(Saved data entries)
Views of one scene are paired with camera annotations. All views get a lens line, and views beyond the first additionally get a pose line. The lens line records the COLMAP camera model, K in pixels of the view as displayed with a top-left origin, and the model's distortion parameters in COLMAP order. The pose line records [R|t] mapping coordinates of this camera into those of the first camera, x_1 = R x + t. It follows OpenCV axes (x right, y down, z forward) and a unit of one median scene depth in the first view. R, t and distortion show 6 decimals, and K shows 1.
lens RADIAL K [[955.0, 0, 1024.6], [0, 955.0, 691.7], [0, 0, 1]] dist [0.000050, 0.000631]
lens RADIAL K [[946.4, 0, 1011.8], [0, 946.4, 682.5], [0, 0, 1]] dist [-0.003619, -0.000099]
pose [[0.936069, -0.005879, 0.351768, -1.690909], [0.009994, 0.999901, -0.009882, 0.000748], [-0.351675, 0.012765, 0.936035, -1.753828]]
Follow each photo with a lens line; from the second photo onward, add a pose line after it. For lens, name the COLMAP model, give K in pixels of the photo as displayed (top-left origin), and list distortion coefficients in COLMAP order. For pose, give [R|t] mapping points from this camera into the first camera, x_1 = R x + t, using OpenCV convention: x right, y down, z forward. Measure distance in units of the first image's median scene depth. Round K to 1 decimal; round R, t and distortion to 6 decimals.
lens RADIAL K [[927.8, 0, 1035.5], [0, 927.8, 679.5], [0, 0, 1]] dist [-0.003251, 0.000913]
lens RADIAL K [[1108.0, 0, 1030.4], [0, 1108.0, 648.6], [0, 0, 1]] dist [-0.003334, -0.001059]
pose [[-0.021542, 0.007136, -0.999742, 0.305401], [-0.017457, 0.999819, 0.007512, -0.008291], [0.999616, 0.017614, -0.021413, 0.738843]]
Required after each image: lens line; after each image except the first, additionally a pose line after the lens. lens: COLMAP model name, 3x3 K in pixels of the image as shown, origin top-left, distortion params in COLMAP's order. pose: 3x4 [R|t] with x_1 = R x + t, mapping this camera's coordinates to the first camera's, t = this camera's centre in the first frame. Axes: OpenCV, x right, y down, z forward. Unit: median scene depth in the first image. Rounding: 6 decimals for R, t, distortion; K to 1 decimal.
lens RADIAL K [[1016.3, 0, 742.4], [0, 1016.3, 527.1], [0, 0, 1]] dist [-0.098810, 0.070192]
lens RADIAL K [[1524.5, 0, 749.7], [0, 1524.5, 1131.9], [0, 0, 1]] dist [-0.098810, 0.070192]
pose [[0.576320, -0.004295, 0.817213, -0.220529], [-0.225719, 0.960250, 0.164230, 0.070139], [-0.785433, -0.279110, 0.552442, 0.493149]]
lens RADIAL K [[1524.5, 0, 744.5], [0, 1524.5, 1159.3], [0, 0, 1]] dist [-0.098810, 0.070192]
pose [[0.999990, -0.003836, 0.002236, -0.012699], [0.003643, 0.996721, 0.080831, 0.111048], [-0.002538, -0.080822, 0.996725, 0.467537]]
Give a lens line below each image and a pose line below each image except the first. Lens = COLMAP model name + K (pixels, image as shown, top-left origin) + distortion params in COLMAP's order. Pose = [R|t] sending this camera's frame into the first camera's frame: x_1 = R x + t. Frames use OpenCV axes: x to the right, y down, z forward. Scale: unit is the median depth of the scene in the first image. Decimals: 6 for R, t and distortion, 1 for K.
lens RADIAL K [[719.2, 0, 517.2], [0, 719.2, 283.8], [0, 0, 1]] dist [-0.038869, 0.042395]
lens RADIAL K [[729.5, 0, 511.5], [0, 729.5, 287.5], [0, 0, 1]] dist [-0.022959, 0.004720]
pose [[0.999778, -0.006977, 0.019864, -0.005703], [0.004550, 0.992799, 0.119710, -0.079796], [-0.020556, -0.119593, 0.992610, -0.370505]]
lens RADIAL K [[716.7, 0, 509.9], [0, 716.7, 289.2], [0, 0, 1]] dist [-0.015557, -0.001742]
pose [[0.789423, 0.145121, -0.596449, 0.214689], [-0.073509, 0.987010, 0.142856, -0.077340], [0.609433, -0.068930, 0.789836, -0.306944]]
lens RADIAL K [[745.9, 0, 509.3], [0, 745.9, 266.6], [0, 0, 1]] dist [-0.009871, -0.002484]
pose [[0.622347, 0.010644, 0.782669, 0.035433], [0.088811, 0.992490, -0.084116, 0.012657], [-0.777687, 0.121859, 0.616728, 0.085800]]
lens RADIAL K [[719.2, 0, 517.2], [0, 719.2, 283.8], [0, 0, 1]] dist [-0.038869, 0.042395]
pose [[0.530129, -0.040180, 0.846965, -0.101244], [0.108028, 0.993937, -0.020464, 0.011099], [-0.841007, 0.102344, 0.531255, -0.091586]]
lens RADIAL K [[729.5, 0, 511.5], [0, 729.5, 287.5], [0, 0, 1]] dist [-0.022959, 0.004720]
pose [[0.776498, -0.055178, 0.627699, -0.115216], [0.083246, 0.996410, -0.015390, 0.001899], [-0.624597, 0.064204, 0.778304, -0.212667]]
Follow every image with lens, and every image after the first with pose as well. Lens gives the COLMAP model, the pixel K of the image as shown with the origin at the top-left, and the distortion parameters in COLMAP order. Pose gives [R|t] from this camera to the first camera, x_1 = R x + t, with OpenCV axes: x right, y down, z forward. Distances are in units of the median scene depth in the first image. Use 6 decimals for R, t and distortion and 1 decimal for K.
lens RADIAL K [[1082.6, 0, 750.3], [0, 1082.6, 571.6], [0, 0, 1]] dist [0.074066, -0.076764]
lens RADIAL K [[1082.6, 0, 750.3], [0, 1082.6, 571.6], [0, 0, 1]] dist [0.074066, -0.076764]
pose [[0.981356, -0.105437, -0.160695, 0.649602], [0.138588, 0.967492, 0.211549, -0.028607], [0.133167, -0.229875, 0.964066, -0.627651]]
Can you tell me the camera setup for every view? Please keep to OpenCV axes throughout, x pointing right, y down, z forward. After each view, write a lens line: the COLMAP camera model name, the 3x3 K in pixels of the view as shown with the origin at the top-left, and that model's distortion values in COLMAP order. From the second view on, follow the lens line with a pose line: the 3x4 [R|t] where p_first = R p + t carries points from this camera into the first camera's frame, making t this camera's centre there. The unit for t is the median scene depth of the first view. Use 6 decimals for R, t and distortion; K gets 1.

__WORK ITEM__
Give only the number of rows above that contain the word "additionally".

__PROBLEM SOLUTION__
2